━━ Recorded information ━━

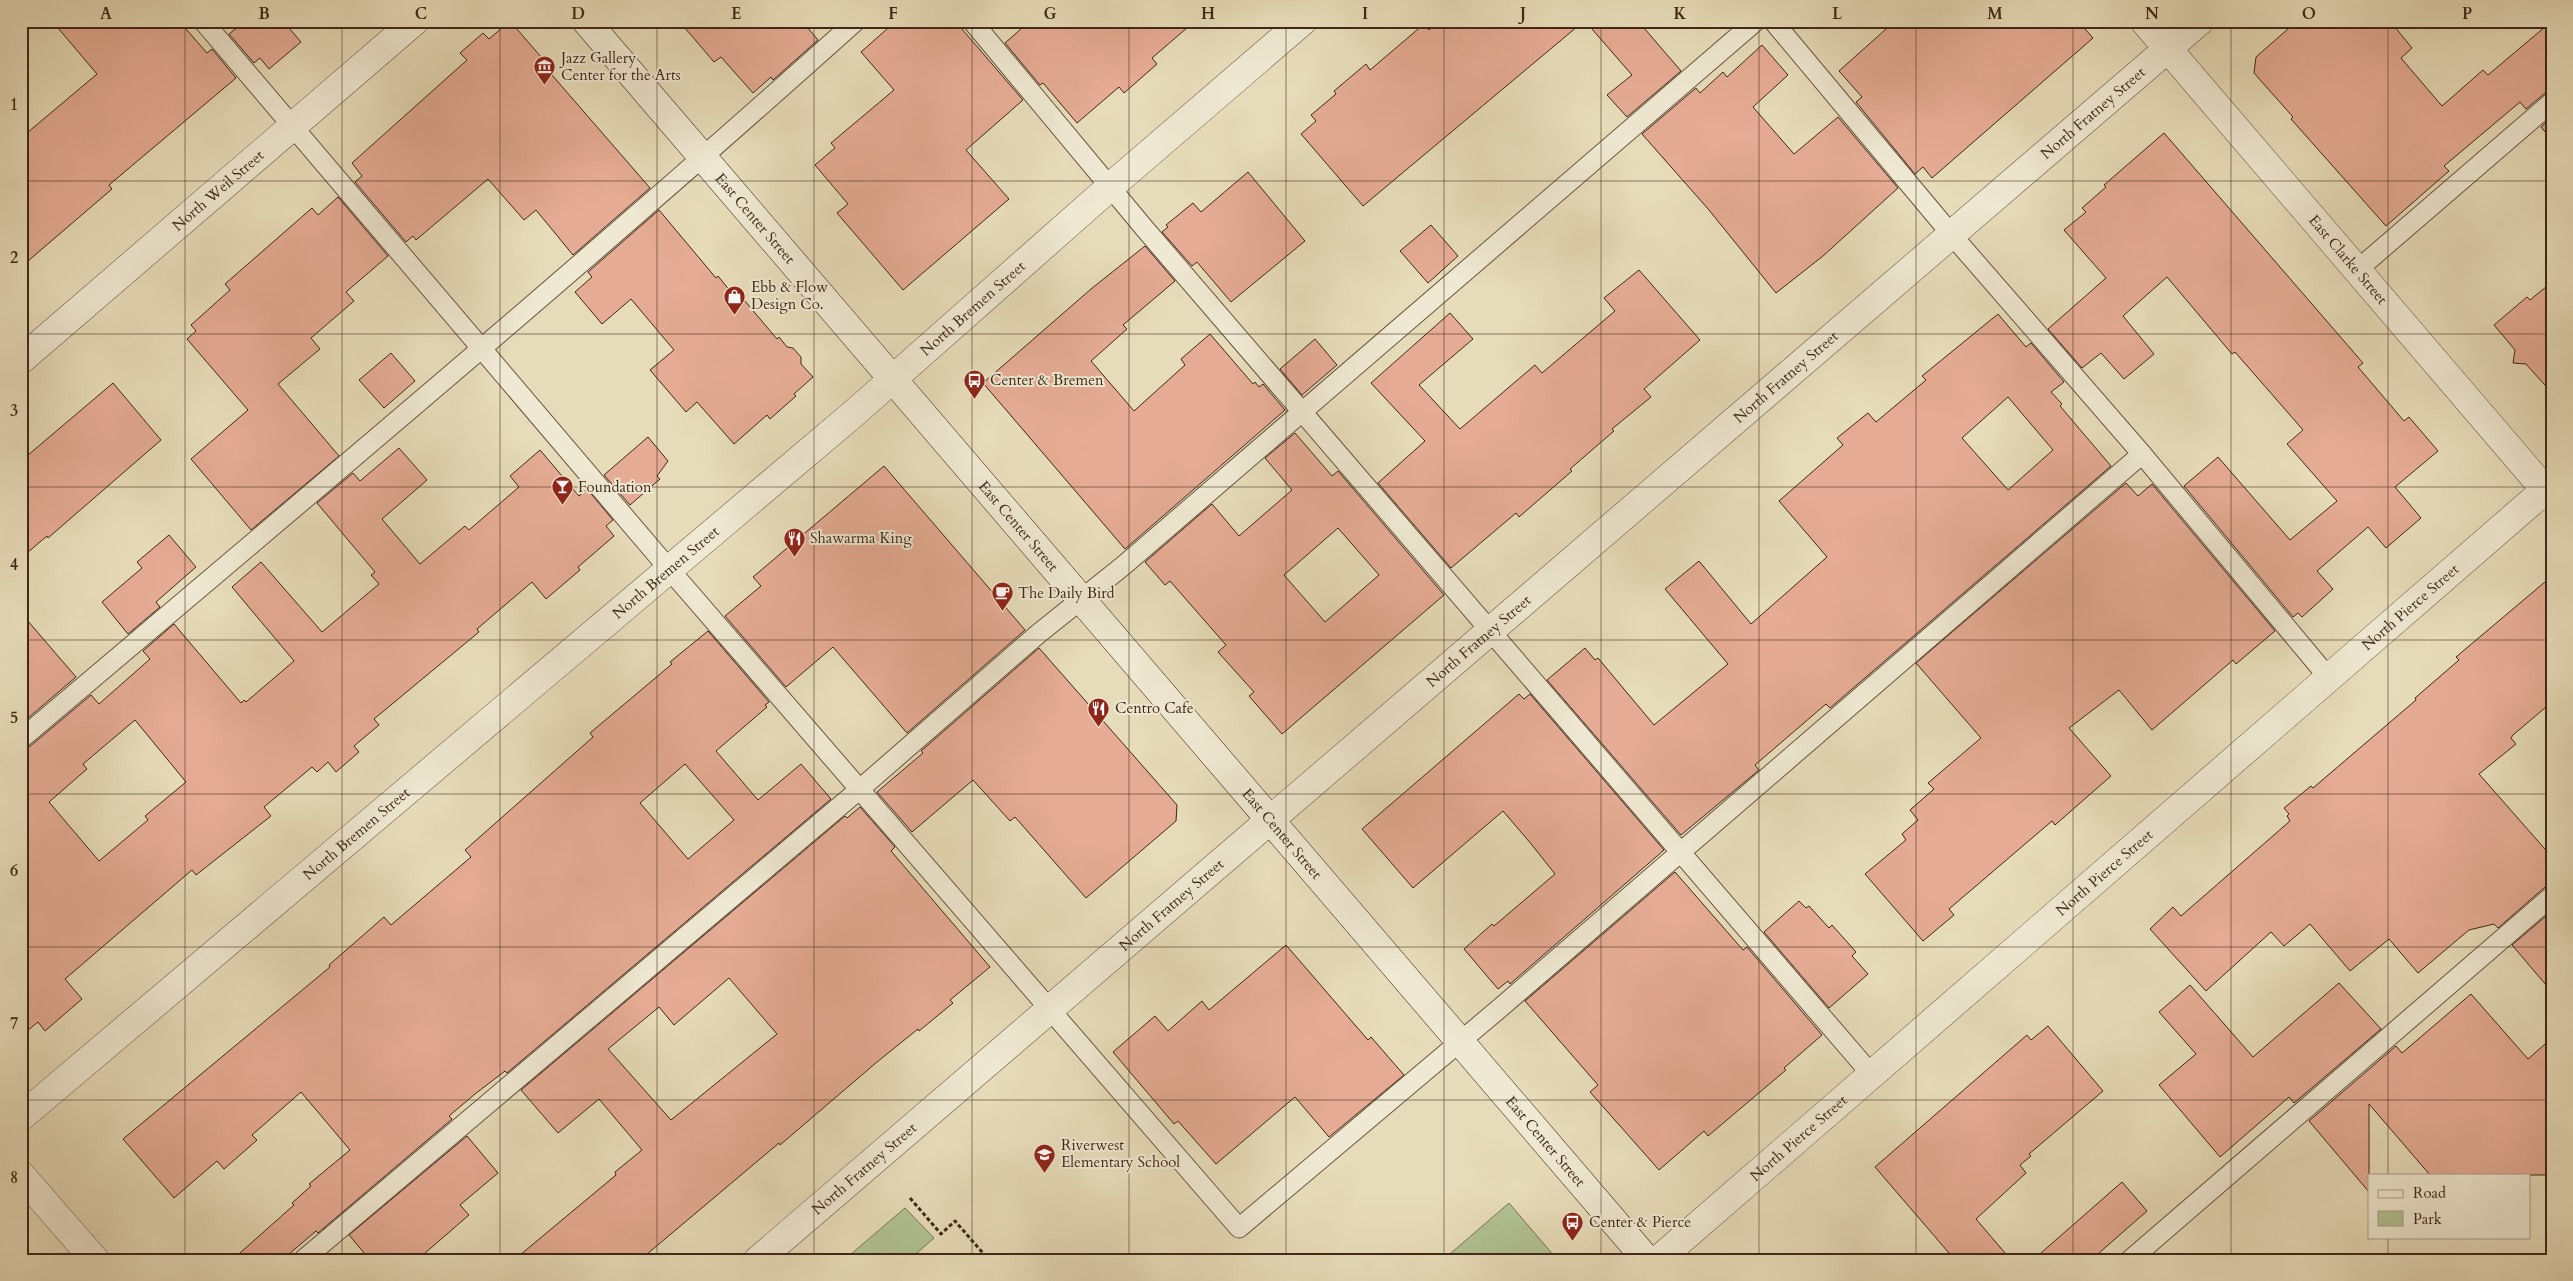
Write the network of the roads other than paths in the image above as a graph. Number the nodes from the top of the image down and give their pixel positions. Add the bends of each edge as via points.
1 (203, 21) edge
2 (415, 21) edge
3 (586, 21) edge
4 (856, 21) edge
5 (972, 21) edge
6 (1304, 21) edge
7 (1756, 21) edge
8 (1773, 21) edge
9 (2144, 21) edge
10 (2200, 21) edge
11 (2168, 49) junction
12 (2552, 102) edge
13 (293, 126) junction
14 (702, 158) junction
15 (1110, 188) junction
16 (1952, 234) junction
17 (2356, 271) junction
18 (482, 349) junction
19 (21, 360) edge
20 (892, 380) junction
21 (1302, 412) junction
22 (2142, 454) junction
23 (2549, 491) edge
24 (669, 569) junction
25 (1080, 599) junction
26 (1490, 629) junction
27 (2328, 677) junction
28 (21, 739) edge
29 (860, 789) junction
30 (1270, 820) junction
31 (1680, 853) junction
32 (2552, 896) edge
33 (1050, 1009) junction
34 (1460, 1042) junction
35 (1872, 1075) junction
36 (21, 1117) edge
37 (21, 1175) edge
38 (94, 1260) edge
39 (303, 1260) edge
40 (758, 1260) edge
41 (1646, 1260) edge
42 (1658, 1260) edge
43 (2130, 1260) edge

1 - 13 lane
2 - 13 street, North Weil Street
3 - 14 street, East Center Street
4 - 14 lane
5 - 15 lane
6 - 15 street, North Bremen Street
7 - 21 lane
8 - 16 lane
9 - 11 street, East Clarke Street
10 - 11 street, North Fratney Street
11 - 16 street, North Fratney Street
11 - 17 street, East Clarke Street
12 - 17 lane
13 - 18 lane
13 - 19 street, North Weil Street
14 - 18 lane
14 - 20 street, East Center Street
15 - 20 street, North Bremen Street
15 - 21 lane
16 - 22 lane
16 - 26 street, North Fratney Street
17 - 23 street, East Clarke Street
18 - 24 lane
18 - 28 lane
20 - 24 street, North Bremen Street
20 - 25 street, East Center Street
21 - 25 lane
21 - 26 lane
22 - 27 lane
22 - 31 lane
23 - 27 street, North Pierce Street
24 - 29 lane
24 - 36 street, North Bremen Street
25 - 29 lane
25 - 30 street, East Center Street
26 - 30 street, North Fratney Street
26 - 31 lane
27 - 35 street, North Pierce Street
29 - 33 lane
29 - 39 lane
30 - 33 street, North Fratney Street
30 - 34 street, East Center Street
31 - 34 lane
31 - 35 lane
32 - 43 lane
33 - 34 lane via 1239,1228
33 - 40 street, North Fratney Street
34 - 41 street, East Center Street
35 - 42 street, North Pierce Street
37 - 38 street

━━━

--- Task ---
Repeat the entries word for word and skip the pictures.

--- Result of this task ---
Write the network of the roads other than paths in the image above as a graph. Number the nodes from the top of the image down and give their pixel positions. Add the bends of each edge as via points.
1 (203, 21) edge
2 (415, 21) edge
3 (586, 21) edge
4 (856, 21) edge
5 (972, 21) edge
6 (1304, 21) edge
7 (1756, 21) edge
8 (1773, 21) edge
9 (2144, 21) edge
10 (2200, 21) edge
11 (2168, 49) junction
12 (2552, 102) edge
13 (293, 126) junction
14 (702, 158) junction
15 (1110, 188) junction
16 (1952, 234) junction
17 (2356, 271) junction
18 (482, 349) junction
19 (21, 360) edge
20 (892, 380) junction
21 (1302, 412) junction
22 (2142, 454) junction
23 (2549, 491) edge
24 (669, 569) junction
25 (1080, 599) junction
26 (1490, 629) junction
27 (2328, 677) junction
28 (21, 739) edge
29 (860, 789) junction
30 (1270, 820) junction
31 (1680, 853) junction
32 (2552, 896) edge
33 (1050, 1009) junction
34 (1460, 1042) junction
35 (1872, 1075) junction
36 (21, 1117) edge
37 (21, 1175) edge
38 (94, 1260) edge
39 (303, 1260) edge
40 (758, 1260) edge
41 (1646, 1260) edge
42 (1658, 1260) edge
43 (2130, 1260) edge

1 - 13 lane
2 - 13 street, North Weil Street
3 - 14 street, East Center Street
4 - 14 lane
5 - 15 lane
6 - 15 street, North Bremen Street
7 - 21 lane
8 - 16 lane
9 - 11 street, East Clarke Street
10 - 11 street, North Fratney Street
11 - 16 street, North Fratney Street
11 - 17 street, East Clarke Street
12 - 17 lane
13 - 18 lane
13 - 19 street, North Weil Street
14 - 18 lane
14 - 20 street, East Center Street
15 - 20 street, North Bremen Street
15 - 21 lane
16 - 22 lane
16 - 26 street, North Fratney Street
17 - 23 street, East Clarke Street
18 - 24 lane
18 - 28 lane
20 - 24 street, North Bremen Street
20 - 25 street, East Center Street
21 - 25 lane
21 - 26 lane
22 - 27 lane
22 - 31 lane
23 - 27 street, North Pierce Street
24 - 29 lane
24 - 36 street, North Bremen Street
25 - 29 lane
25 - 30 street, East Center Street
26 - 30 street, North Fratney Street
26 - 31 lane
27 - 35 street, North Pierce Street
29 - 33 lane
29 - 39 lane
30 - 33 street, North Fratney Street
30 - 34 street, East Center Street
31 - 34 lane
31 - 35 lane
32 - 43 lane
33 - 34 lane via 1239,1228
33 - 40 street, North Fratney Street
34 - 41 street, East Center Street
35 - 42 street, North Pierce Street
37 - 38 street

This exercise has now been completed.